The centrist candidate acknowledged “mistakes” during his first term, especially for his controversial phrases that made him seem arrogant, and reaffirmed his liberal reformist impetus, reviving his unpopular proposal to raise the retirement age from 62 to 65 years.
With the traditional far-right measures on the agenda, such as reserving welfare benefits for the French, Marine Le Pen softened her speech to try to capitalize on social discontent with Macron. Her far-right rival Éric Zemmour helped her appear less radical.
“Republican Front”
As the heiress of the National Front progressed in the polls, the president, who entered the campaign late, warned in the final stretch against the “extremist danger. Experts doubt whether the cordon sanitaire around the extreme right will work as it did in 2017 and 2022.

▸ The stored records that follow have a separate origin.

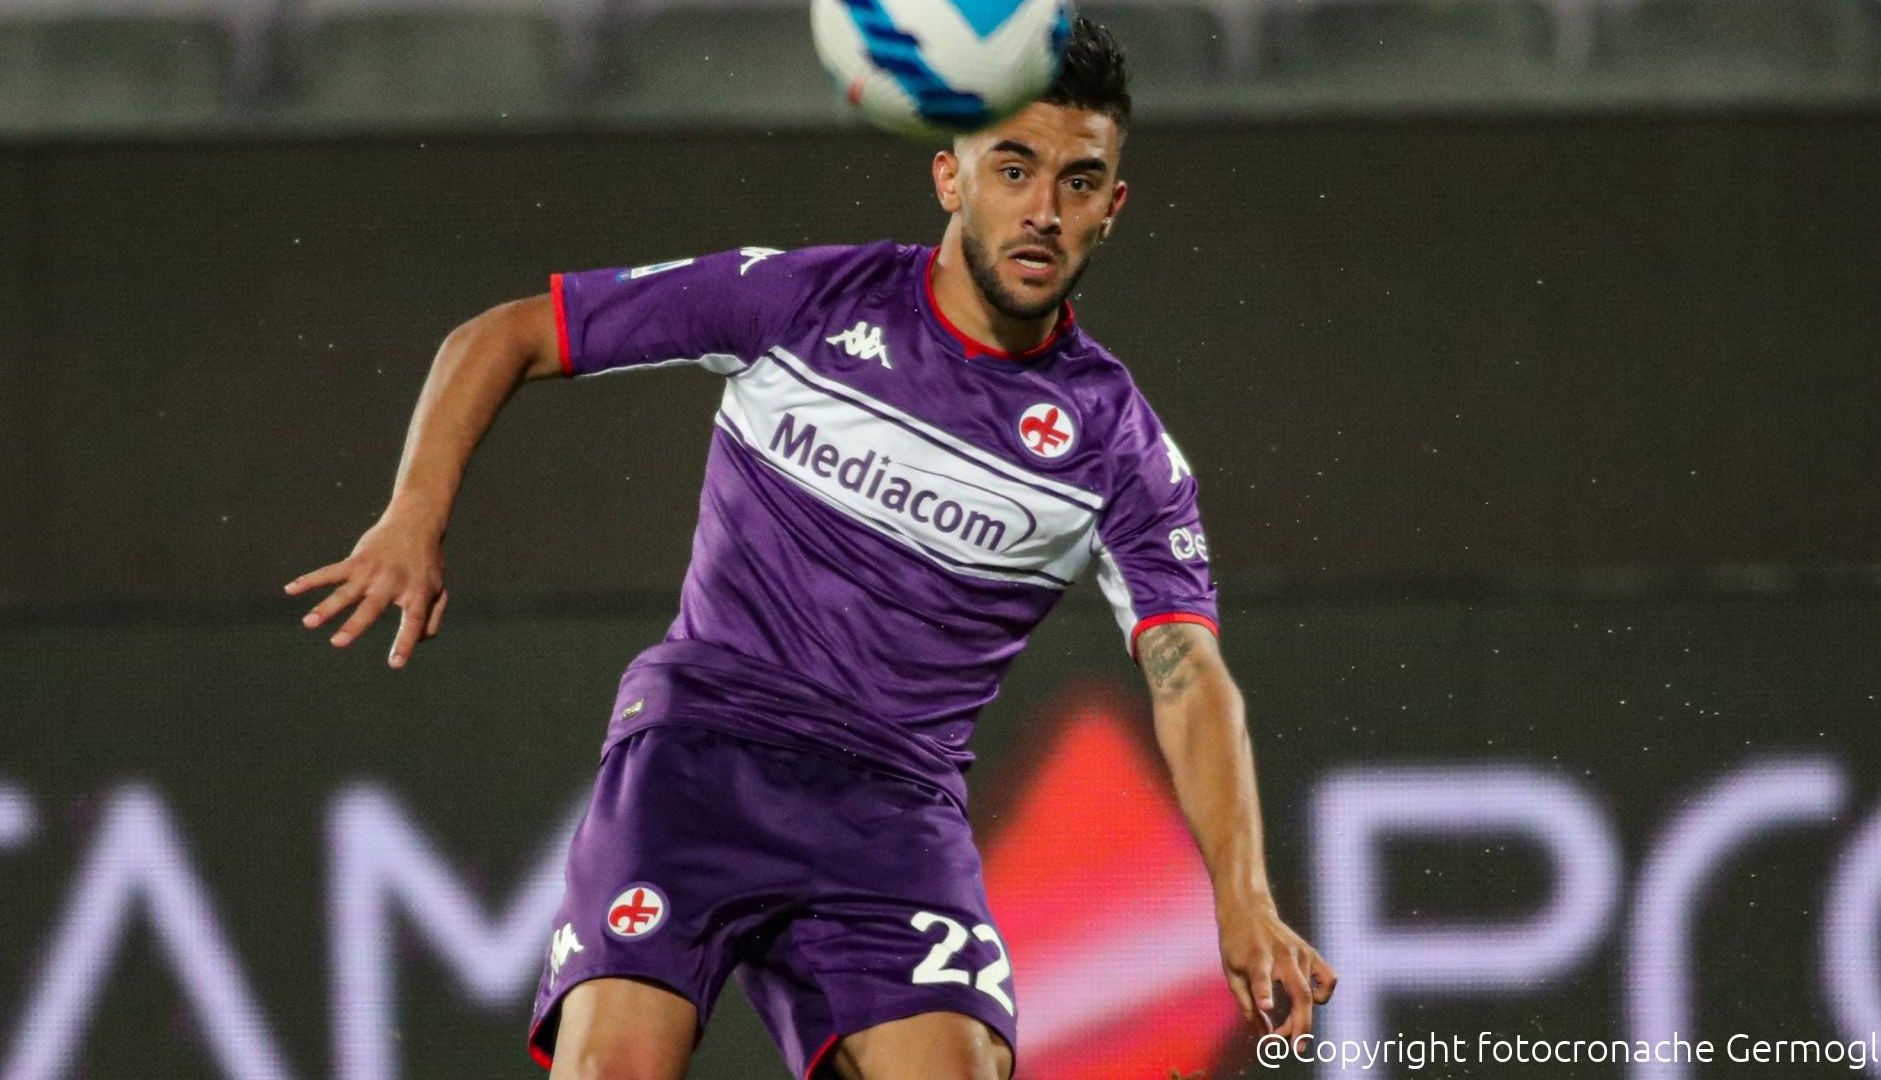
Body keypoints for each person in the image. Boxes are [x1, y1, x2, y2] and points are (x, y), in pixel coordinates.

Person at [286, 18, 1335, 1079]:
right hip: (700, 755)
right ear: (950, 176)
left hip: (893, 809)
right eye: (1013, 169)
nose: (1043, 211)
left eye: (1079, 181)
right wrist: (413, 515)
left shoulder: (1117, 445)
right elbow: (506, 334)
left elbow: (1189, 673)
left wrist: (1243, 897)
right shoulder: (801, 300)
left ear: (1113, 206)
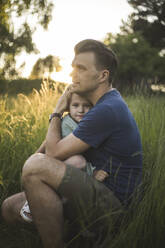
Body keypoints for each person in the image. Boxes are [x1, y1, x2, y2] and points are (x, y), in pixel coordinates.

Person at [1, 39, 142, 248]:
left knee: (35, 168)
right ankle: (70, 232)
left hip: (112, 206)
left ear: (102, 75)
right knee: (9, 207)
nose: (72, 75)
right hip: (89, 187)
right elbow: (49, 151)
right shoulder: (97, 106)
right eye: (73, 67)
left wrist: (57, 111)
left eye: (81, 68)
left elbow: (52, 154)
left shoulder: (107, 109)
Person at [20, 92, 108, 223]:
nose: (81, 110)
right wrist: (93, 172)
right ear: (68, 108)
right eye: (75, 105)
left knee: (78, 162)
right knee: (78, 161)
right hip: (52, 164)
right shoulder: (67, 123)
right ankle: (32, 203)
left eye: (86, 106)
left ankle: (58, 203)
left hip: (59, 166)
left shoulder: (84, 124)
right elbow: (50, 146)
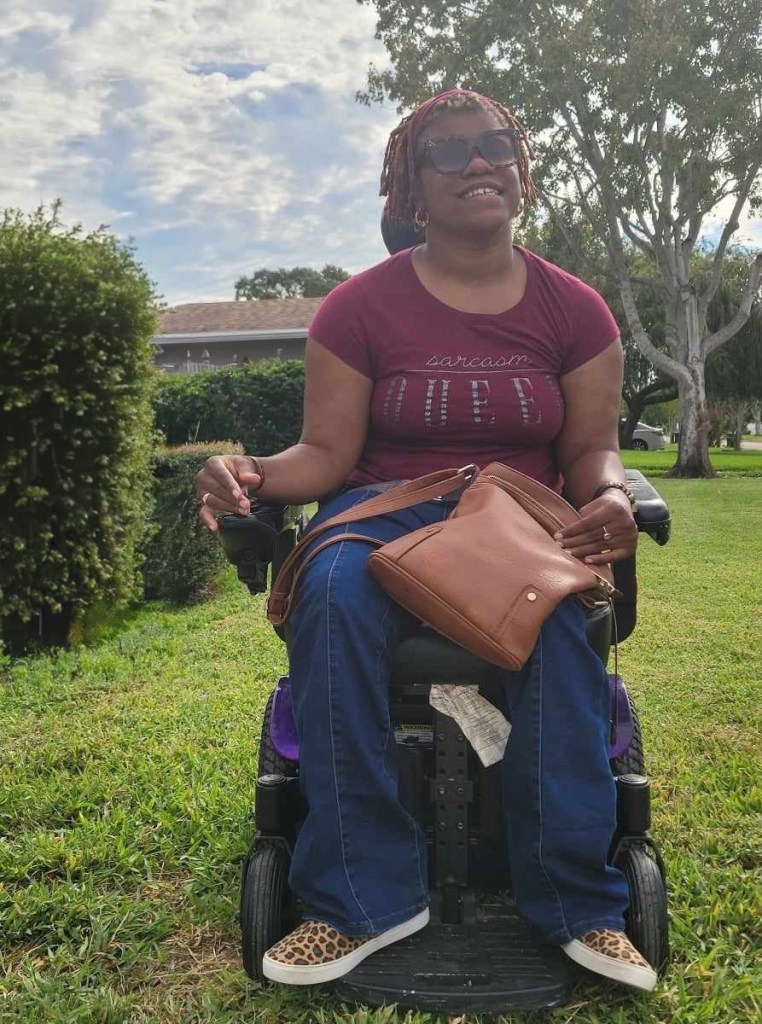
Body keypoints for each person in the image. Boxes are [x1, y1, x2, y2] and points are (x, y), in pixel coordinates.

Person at [196, 89, 656, 993]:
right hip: (381, 507)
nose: (477, 163)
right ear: (409, 187)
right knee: (330, 589)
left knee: (562, 622)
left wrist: (606, 496)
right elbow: (325, 455)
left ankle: (578, 904)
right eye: (448, 153)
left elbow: (592, 450)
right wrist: (244, 470)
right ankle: (359, 899)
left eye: (494, 147)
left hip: (516, 515)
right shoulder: (357, 309)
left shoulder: (576, 310)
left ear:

For the director of the Jean-Jaurès Foundation, Gilles Finchelstein, the traditional “republican front” of parties will not be enough to isolate Le Pen in the second round, since, although this system has not disappeared, it is worn out.
Socialist candidates Anne Hidalgo, ecologist Yannick Jadot and communist Fabien Roussel have already said they will call for a vote against the extreme right if Le Pen goes to the ballot. Valérie Pécresse of the Republican Party (LR) will not give a vote slogan instead.
In France, attention will also be on the scope of the expected debacle of the traditional parties: the right wing of former presidents Chirac (1995-2007) and Nicolas Sarkozy (2007-2012) and the socialists of François Hollande (2012-2017). and Francois Mitterrand (1981-1995).